- What is being asked:
Can you reproduce the data below with every "chart" swapped for "graph", keeping everything else unchanged and leaving out the pictures?

- Records shown:
┄┄┄┄┄┄
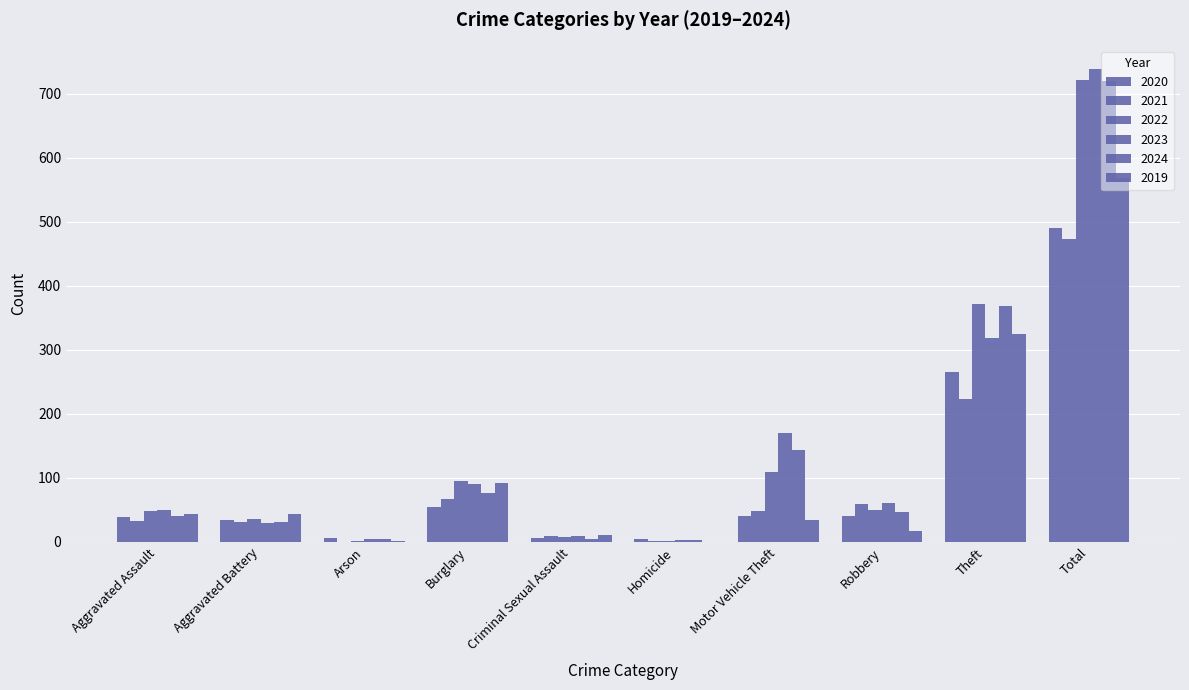

Is it true that 2023 equals 1 at Homicide?

False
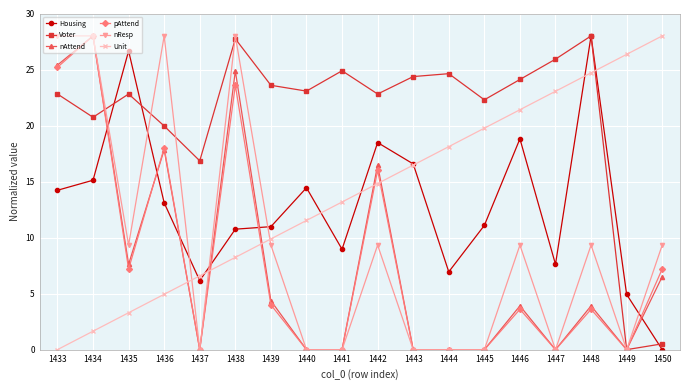

At which label is Voter closest to 14?

1437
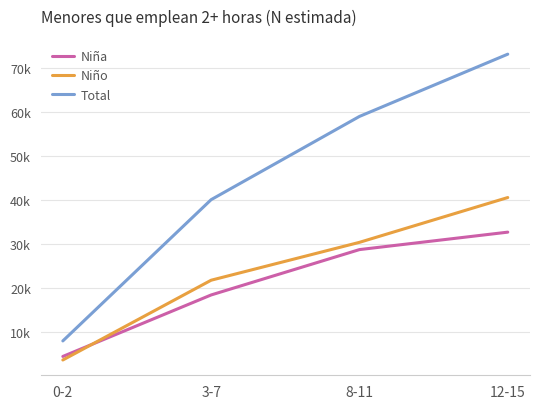

True or false: Niño has more than 0 points higher than both neighbors.

False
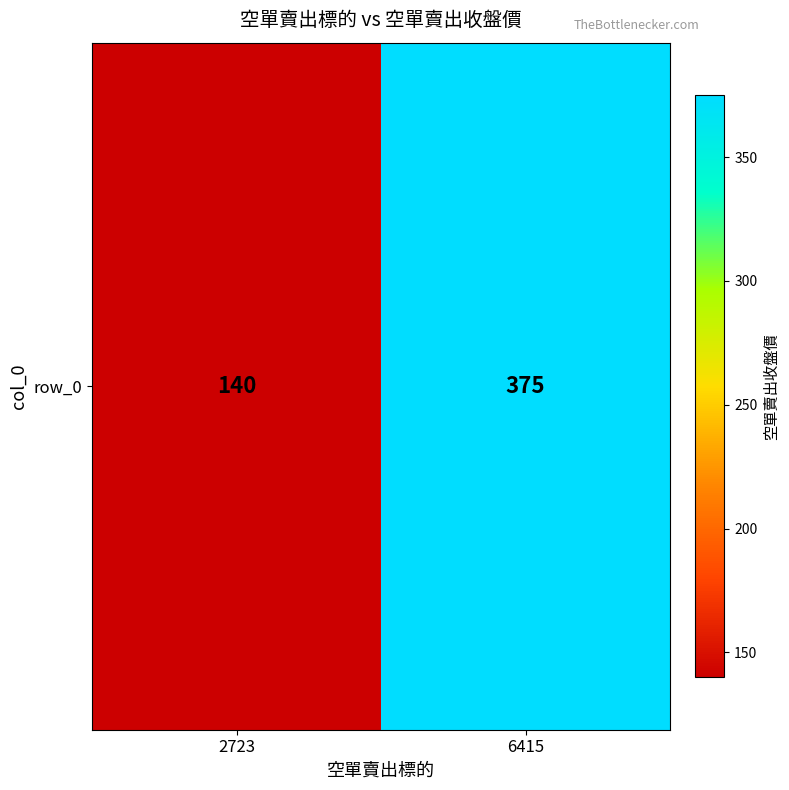

List the labels in order of value, largest first.

6415, 2723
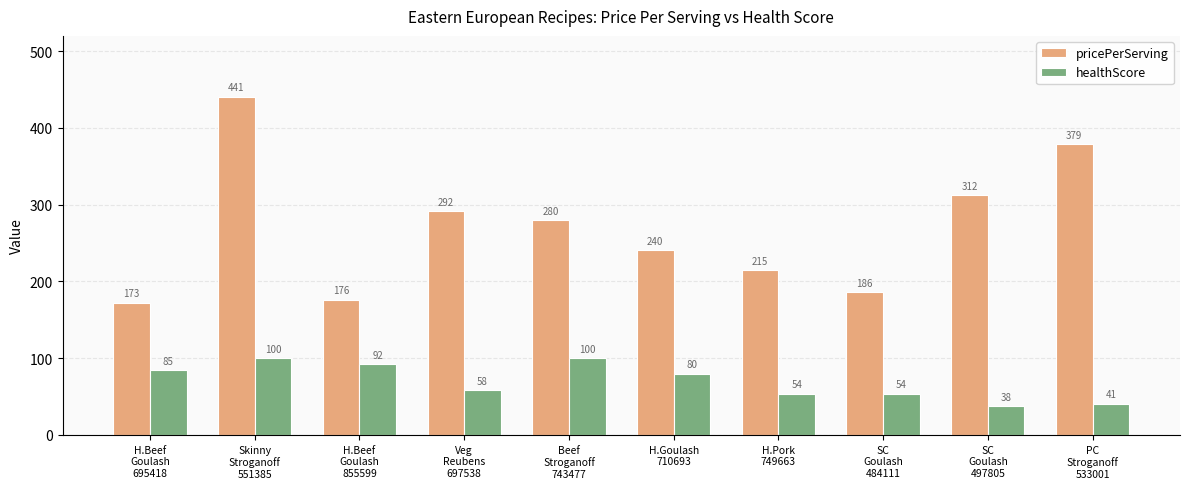

What is the minimum value shown in the chart?

38.0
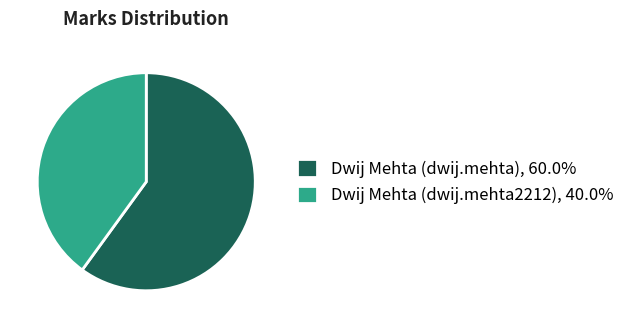

Is it true that Dwij Mehta (dwij.mehta) is 60% of the pie?

True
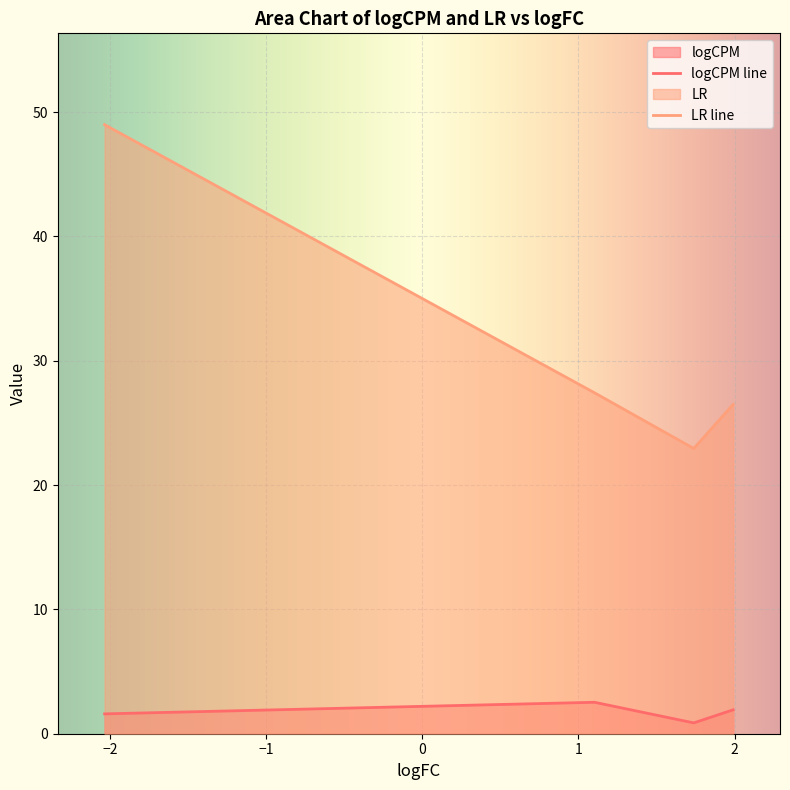

Which series has the largest range (max minus min)?

LR line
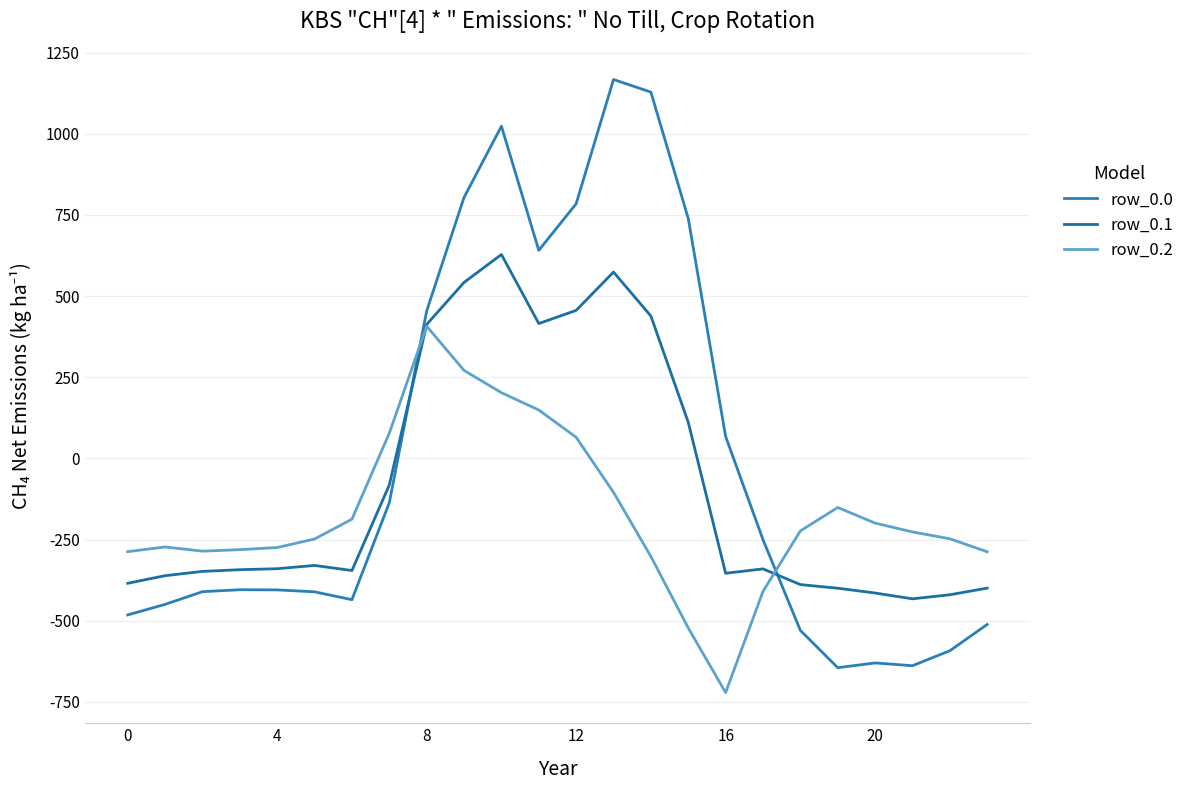

Count the number of categories in the chart.

24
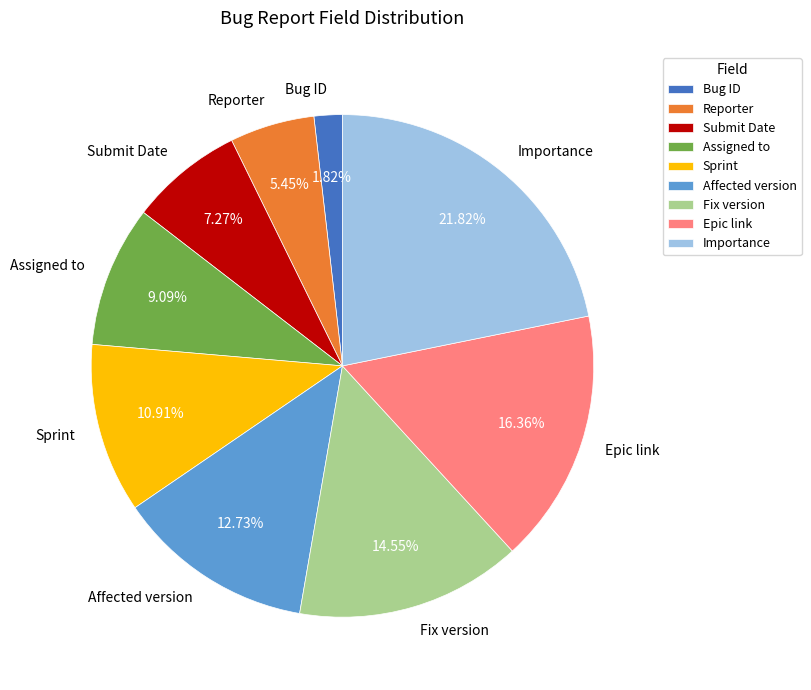

Which category has the smallest portion of the pie?

Bug ID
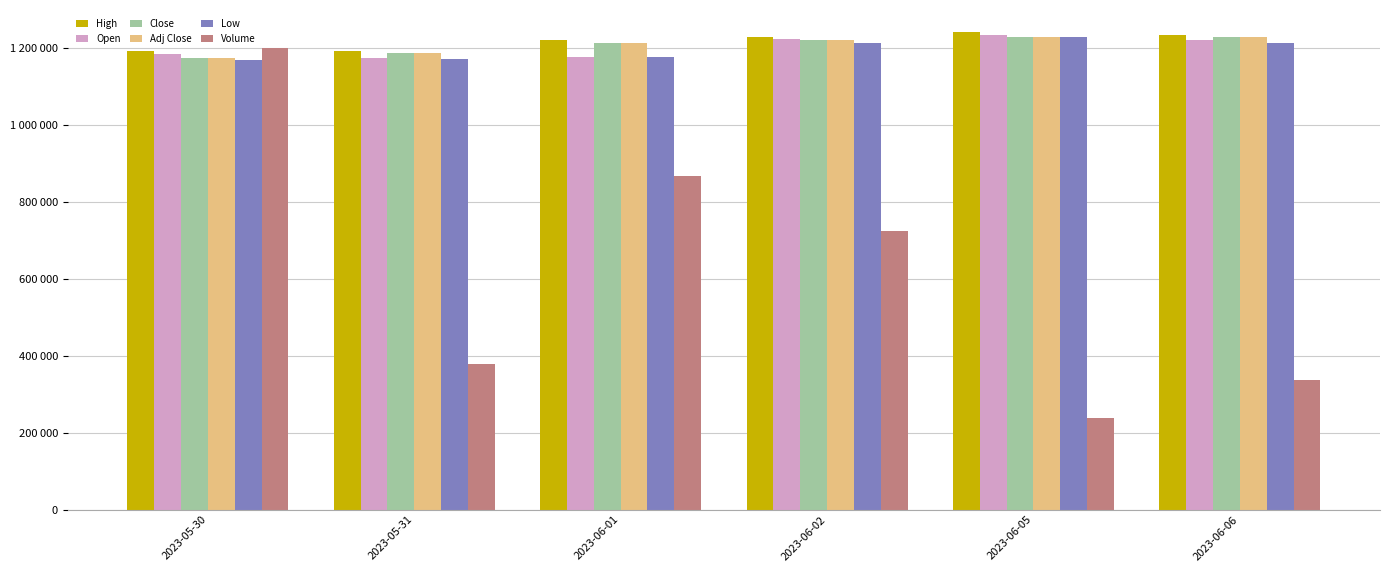

Are the bars grouped side by side (vs. stacked)?

Yes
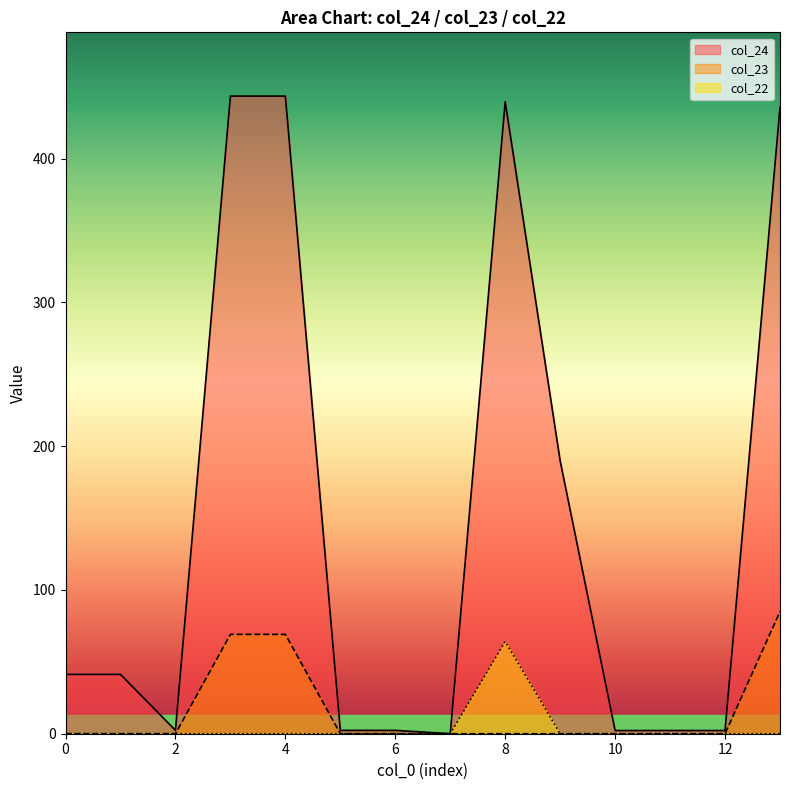

How many values in the col_23 series exceed 0?

3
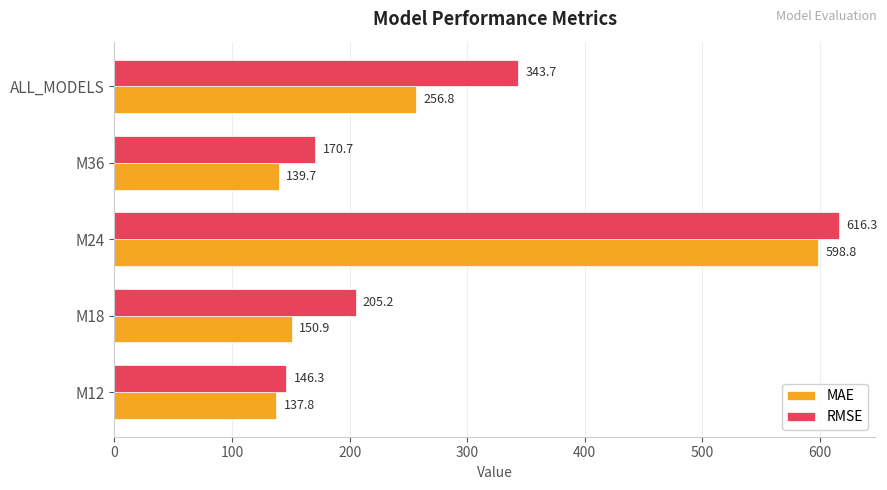

The MAE series shows 139.7 at M36. True or false?

True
┄┄┄┄┄┄
- Output for this task:
Is it true that 2023 equals 1 at Homicide?

False

At which label is Voter closest to 14?

1437

True or false: Niño has more than 0 points higher than both neighbors.

False

List the labels in order of value, largest first.

6415, 2723

What is the minimum value shown in the graph?

38.0

Is it true that Dwij Mehta (dwij.mehta) is 60% of the pie?

True

Which series has the largest range (max minus min)?

LR line

Count the number of categories in the graph.

24

Which category has the smallest portion of the pie?

Bug ID

Are the bars grouped side by side (vs. stacked)?

Yes

How many values in the col_23 series exceed 0?

3

The MAE series shows 139.7 at M36. True or false?

True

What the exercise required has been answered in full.